■ JOB:
Rewrite everything from the start of the items down to the line "genus: Leptocoma", changing "common name" to "vernacular name" and leaving all else the same.

■ GIVEN ENTRIES:

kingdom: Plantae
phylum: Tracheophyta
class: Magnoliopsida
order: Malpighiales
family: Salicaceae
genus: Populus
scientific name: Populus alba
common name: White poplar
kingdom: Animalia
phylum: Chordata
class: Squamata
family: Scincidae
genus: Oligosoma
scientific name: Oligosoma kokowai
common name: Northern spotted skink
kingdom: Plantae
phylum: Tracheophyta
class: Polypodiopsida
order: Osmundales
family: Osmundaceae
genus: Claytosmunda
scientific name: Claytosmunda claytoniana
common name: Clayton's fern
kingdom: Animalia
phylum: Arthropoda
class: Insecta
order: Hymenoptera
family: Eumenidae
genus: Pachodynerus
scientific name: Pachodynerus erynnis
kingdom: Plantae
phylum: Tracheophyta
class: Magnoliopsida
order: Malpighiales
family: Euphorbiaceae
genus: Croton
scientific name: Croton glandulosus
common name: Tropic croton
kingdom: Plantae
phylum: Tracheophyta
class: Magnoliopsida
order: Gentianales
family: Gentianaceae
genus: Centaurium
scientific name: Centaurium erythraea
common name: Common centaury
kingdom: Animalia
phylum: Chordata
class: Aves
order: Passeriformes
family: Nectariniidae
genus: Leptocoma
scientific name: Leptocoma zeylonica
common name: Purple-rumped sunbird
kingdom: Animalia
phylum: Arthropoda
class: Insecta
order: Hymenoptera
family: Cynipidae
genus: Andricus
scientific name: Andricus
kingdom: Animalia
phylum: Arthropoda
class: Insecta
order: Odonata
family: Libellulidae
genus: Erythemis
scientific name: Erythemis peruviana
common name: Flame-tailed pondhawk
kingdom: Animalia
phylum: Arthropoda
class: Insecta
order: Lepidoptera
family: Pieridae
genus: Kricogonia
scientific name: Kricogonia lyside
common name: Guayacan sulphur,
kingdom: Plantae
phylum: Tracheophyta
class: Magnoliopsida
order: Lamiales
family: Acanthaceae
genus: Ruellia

■ RESPONSE TO THIS TASK:
kingdom: Plantae
phylum: Tracheophyta
class: Magnoliopsida
order: Malpighiales
family: Salicaceae
genus: Populus
scientific name: Populus alba
vernacular name: White poplar
kingdom: Animalia
phylum: Chordata
class: Squamata
family: Scincidae
genus: Oligosoma
scientific name: Oligosoma kokowai
vernacular name: Northern spotted skink
kingdom: Plantae
phylum: Tracheophyta
class: Polypodiopsida
order: Osmundales
family: Osmundaceae
genus: Claytosmunda
scientific name: Claytosmunda claytoniana
vernacular name: Clayton's fern
kingdom: Animalia
phylum: Arthropoda
class: Insecta
order: Hymenoptera
family: Eumenidae
genus: Pachodynerus
scientific name: Pachodynerus erynnis
kingdom: Plantae
phylum: Tracheophyta
class: Magnoliopsida
order: Malpighiales
family: Euphorbiaceae
genus: Croton
scientific name: Croton glandulosus
vernacular name: Tropic croton
kingdom: Plantae
phylum: Tracheophyta
class: Magnoliopsida
order: Gentianales
family: Gentianaceae
genus: Centaurium
scientific name: Centaurium erythraea
vernacular name: Common centaury
kingdom: Animalia
phylum: Chordata
class: Aves
order: Passeriformes
family: Nectariniidae
genus: Leptocoma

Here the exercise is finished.